МУХА НА ВЕТРОВОМ СТЕКЛЕ | страница 45
ДА, ПОДВОЗЯТ
Металлические колокольчики бубна издавали удивительно чистый звук. Правой рукой хозяин дома ударил вдруг по мембране, и, потирая её, встряхнул инструмент с такой энергией, как будто значился, по меньшей мере, заслуженным артистом по игре в бубен, если таковые существуют. Растворившись в музыке, он нежданно-негаданно подпрыгнул и энергично стукнул в обод. Раз! Два! Три! И опять тихий звон серебристых колокольчиков нежно разлился по квартире.
– Давай, Толяныч! Жги! – раздался его необычно сиплый голос.
И внезапно заколотил локтем по мембране, потом об колено, опять локтем, об колено… локтем… об колено…
Разразилась реальная вакханалия. Перевернув бубен в воздухе, батька даже стукнул по нему носком ноги. И все это в такт нарастающей цыганочки.
Минут через пять баян пошел на декрещендо… Бубонист уловил замыслы своего товарища по ансамблю и неистово забарабанил пальцами… Левой рукой, которая держала бубен, он бил кончиками пальцев по мембране. На руках его можно было разглядеть длинные свежие царапины от кошачьих когтей.
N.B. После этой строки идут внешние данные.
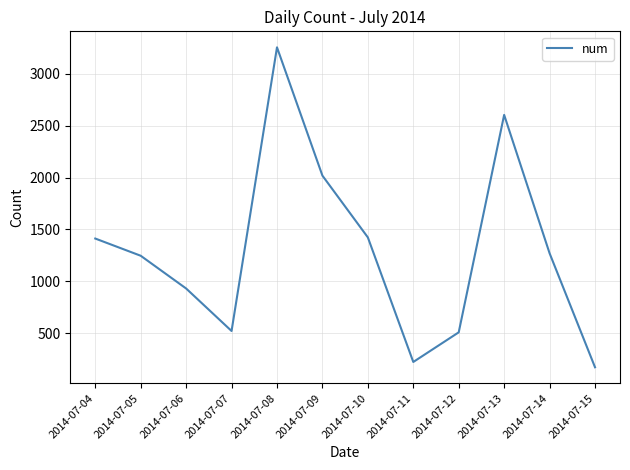

Approximately how many times larger is the value at 2014-07-10 compared to 2014-07-11?

6.4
Оторопелые женщины в который раз недоуменно переглянулись…
Но бубонист ничего этого не замечал. В своем танце он сгоряча присел, широко расставив колени и почти коснулся пятой точкой пола, как тут же выпрямился аки пружина, чуть не выпустив инструмент из рук. И схватив с журнального столика толкушку для картошки, снова бешено заколотил в бубен. В такт и совершенно слаженно. Довершал оркестр стук соседей по батарее. При этом облитая валерьянкой поцарапанная не меньше хозяина египетская кошка, беспомощно сверкала глазами, а рыжий осоловелый кот бесцельно мяукал куда-то в потолок. И только Осирис сохранял спокойствие, всем своим видом одобряя происходящее.
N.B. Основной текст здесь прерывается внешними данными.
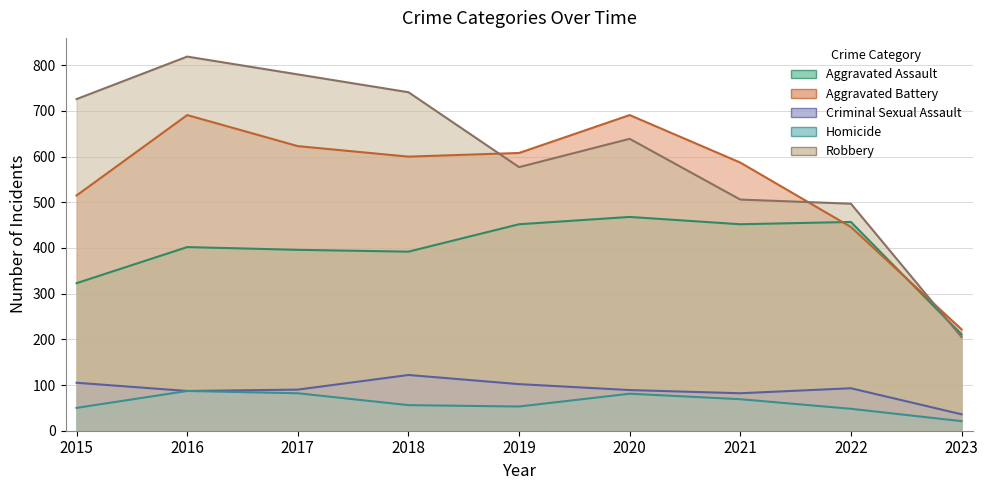

At how many categories does at least one series exceed 487?

8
Внезапно танцор резко обернулся, как бы почуяв присутствие нежданных зрителей. И баян выпустил свой последний жалостливый звук.
Воцарилась гробовая тишина, длившаяся впрочем, недолго.
– Шут гороховый! – металлическим голосом отрезала Тася и невозмутимо удалилась.
Оставшиеся трое смотрели друг на друга, как вроде виделись в первый раз в жизни. Илонка со слезами на глазах смотрела в окно… Она плакала?… Доця, родненькая… Она плакала!… К горлу бубониста подкатил мокросоленый ком… Это его дочь… Его!… Надо что-то сказать. И глазами он попросил Толяныча прервать молчанку. Но дружбан, вжавшись в кресло, только открыл рот и, немного выдвинув нижнюю челюсть, лишь покачал влево-вправо головой прям, как Безруков в «Бригаде». Что совсем ему не шло, кстати сказать.